Saved data entries
• • •
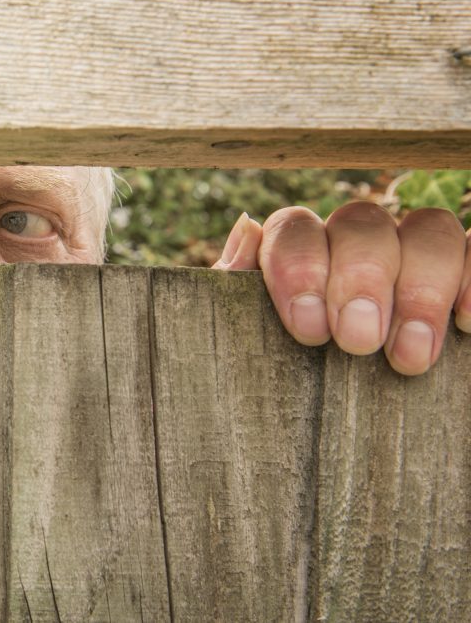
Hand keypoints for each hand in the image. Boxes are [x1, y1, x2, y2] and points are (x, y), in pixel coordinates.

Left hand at [214, 203, 470, 375]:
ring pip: (428, 228)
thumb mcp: (240, 351)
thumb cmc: (276, 398)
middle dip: (360, 277)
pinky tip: (466, 324)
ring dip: (421, 286)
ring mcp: (413, 260)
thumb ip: (231, 292)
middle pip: (362, 222)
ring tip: (409, 356)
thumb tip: (247, 227)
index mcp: (296, 256)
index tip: (307, 327)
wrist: (314, 457)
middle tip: (358, 341)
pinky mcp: (462, 284)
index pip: (294, 228)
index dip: (299, 266)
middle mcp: (354, 247)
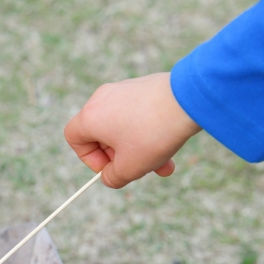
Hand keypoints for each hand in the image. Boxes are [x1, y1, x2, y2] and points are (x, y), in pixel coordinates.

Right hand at [64, 72, 201, 188]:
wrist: (189, 99)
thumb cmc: (152, 134)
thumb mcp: (130, 167)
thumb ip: (113, 178)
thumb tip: (110, 176)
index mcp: (90, 117)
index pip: (74, 138)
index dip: (89, 158)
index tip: (111, 168)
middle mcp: (102, 99)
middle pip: (102, 135)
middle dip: (122, 157)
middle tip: (141, 169)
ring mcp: (123, 89)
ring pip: (124, 127)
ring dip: (139, 148)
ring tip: (164, 163)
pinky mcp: (143, 85)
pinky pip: (138, 114)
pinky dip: (149, 131)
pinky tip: (170, 141)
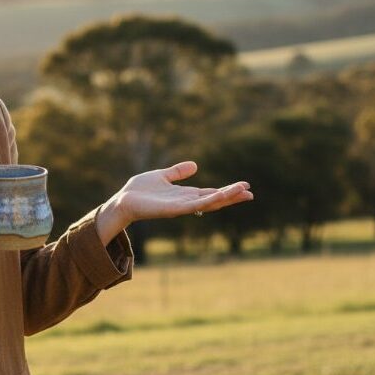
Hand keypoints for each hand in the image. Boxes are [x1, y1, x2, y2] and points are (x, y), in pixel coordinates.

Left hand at [106, 161, 252, 227]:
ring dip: (225, 197)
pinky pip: (194, 206)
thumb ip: (177, 172)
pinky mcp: (173, 210)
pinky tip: (220, 195)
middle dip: (232, 196)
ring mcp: (181, 207)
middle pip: (214, 199)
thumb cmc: (139, 191)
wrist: (123, 201)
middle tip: (251, 192)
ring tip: (243, 192)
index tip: (245, 186)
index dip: (227, 190)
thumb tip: (196, 165)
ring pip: (208, 203)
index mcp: (184, 194)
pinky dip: (208, 201)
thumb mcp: (162, 176)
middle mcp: (186, 202)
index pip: (210, 192)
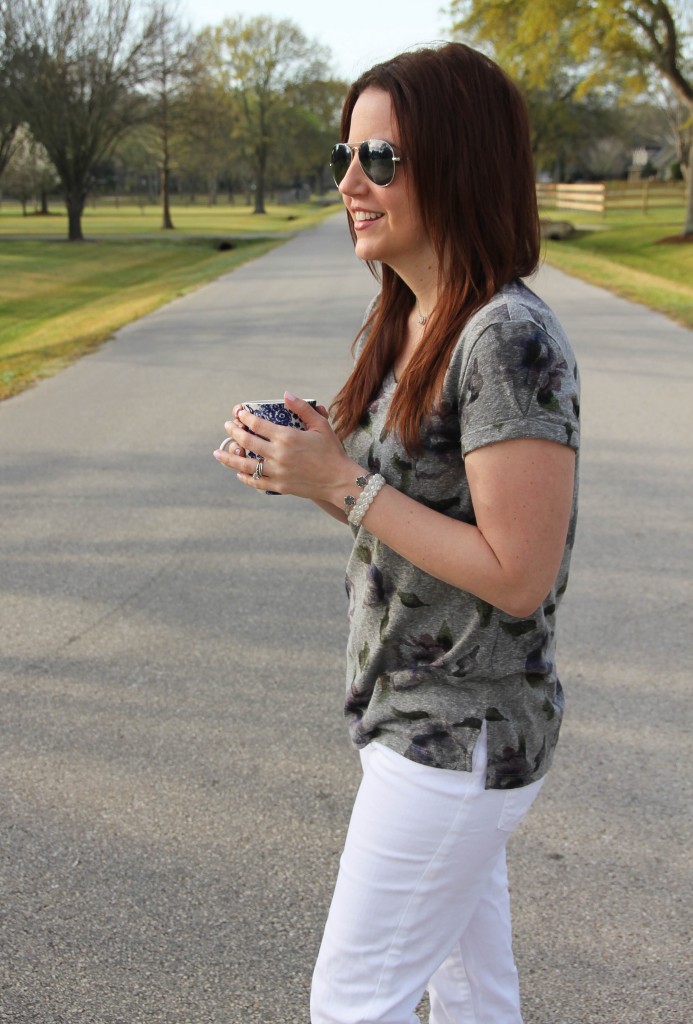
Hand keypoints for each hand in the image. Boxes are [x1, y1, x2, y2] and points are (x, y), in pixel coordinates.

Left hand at [213, 392, 354, 503]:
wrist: (340, 480)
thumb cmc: (332, 451)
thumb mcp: (321, 425)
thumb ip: (302, 408)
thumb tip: (285, 394)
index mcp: (287, 437)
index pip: (257, 424)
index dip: (244, 417)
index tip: (238, 412)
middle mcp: (278, 454)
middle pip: (247, 441)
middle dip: (234, 432)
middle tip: (227, 426)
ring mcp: (277, 472)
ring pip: (245, 464)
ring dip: (229, 457)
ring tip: (218, 453)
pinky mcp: (279, 486)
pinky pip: (256, 482)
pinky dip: (244, 477)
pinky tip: (238, 472)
• • •
> **WHAT NEEDS TO BE DONE**
Give back all of the entries above exactly, with the pictures excluded.

> **REPLY TO THE EXERCISE**
Hand keypoints for each hand in the image. Boxes are [x1, y1, x2, y2] and points are (x, y), in pixel coordinates.

Left hand at [214, 203, 470, 375]:
ring pip: (428, 228)
thumb mcp: (240, 351)
thumb cmc: (276, 398)
middle dip: (360, 277)
pinky tip: (466, 324)
ring dip: (421, 286)
ring mcp: (413, 260)
thumb ip: (231, 292)
middle pip: (362, 222)
ring tip: (409, 356)
thumb tip: (247, 227)
index mcp: (296, 256)
index tip: (307, 327)
wrist: (314, 457)
middle tip: (358, 341)
pinky mcp: (462, 284)
index pip: (294, 228)
index dip: (299, 266)
middle mcp: (354, 247)
Hand keypoints for each hand in the image. Boxes are [x1, y1, x2, y2] and points are (x, y), in pixel coordinates.

Right hand at [64, 72, 201, 188]:
wrist: (189, 99)
thumb cmc: (152, 134)
thumb mcp: (130, 167)
thumb ip: (113, 178)
thumb tip: (110, 176)
index mcp: (90, 117)
index pip: (74, 138)
index dip: (89, 158)
index tip: (111, 168)
middle mcp: (102, 99)
middle pip: (102, 135)
middle dip: (122, 157)
middle tip: (141, 169)
ring mcp: (123, 89)
ring pip: (124, 127)
ring dip: (139, 148)
ring tip: (164, 163)
pinky mcp: (143, 85)
pinky pip: (138, 114)
pinky dip: (149, 131)
pinky tip: (170, 141)
Hand keypoints for each hand in the image. Boxes are [x1, y1, x2, y2] and points are (x, y), in pixel coordinates.

Left hand at [106, 161, 252, 227]:
ring dip: (225, 197)
pinky pip: (194, 206)
thumb ip: (177, 172)
pinky mcp: (173, 210)
pinky tip: (220, 195)
middle dip: (232, 196)
ring mcp: (181, 207)
middle pip: (214, 199)
thumb cmc: (139, 191)
wrist: (123, 201)
middle tip: (251, 192)
ring tip: (243, 192)
index tip: (245, 186)
index dip: (227, 190)
thumb tip: (196, 165)
ring pip: (208, 203)
index mcp: (184, 194)
pinky dip: (208, 201)
thumb mcp: (162, 176)
middle mcp: (186, 202)
index pip: (210, 192)
Hand keypoints for each hand in the image. Boxes are [x1, y1, x2, y2] and points are (x, y), in pixel coordinates.

Left hand at [213, 392, 354, 503]:
wrist: (340, 480)
thumb cmc: (332, 451)
thumb mcp: (321, 425)
thumb ip: (302, 408)
thumb tip: (285, 394)
index mcp: (287, 437)
index pip: (257, 424)
index dip: (244, 417)
index tip: (238, 412)
middle mcp: (278, 454)
middle pip: (247, 441)
middle dip: (234, 432)
middle tip: (227, 426)
ring mcp: (277, 472)
ring pip: (245, 464)
ring dip: (229, 457)
ring tip: (218, 453)
pinky mcp: (279, 486)
pinky pip: (256, 482)
pinky dip: (244, 477)
pinky tip: (238, 472)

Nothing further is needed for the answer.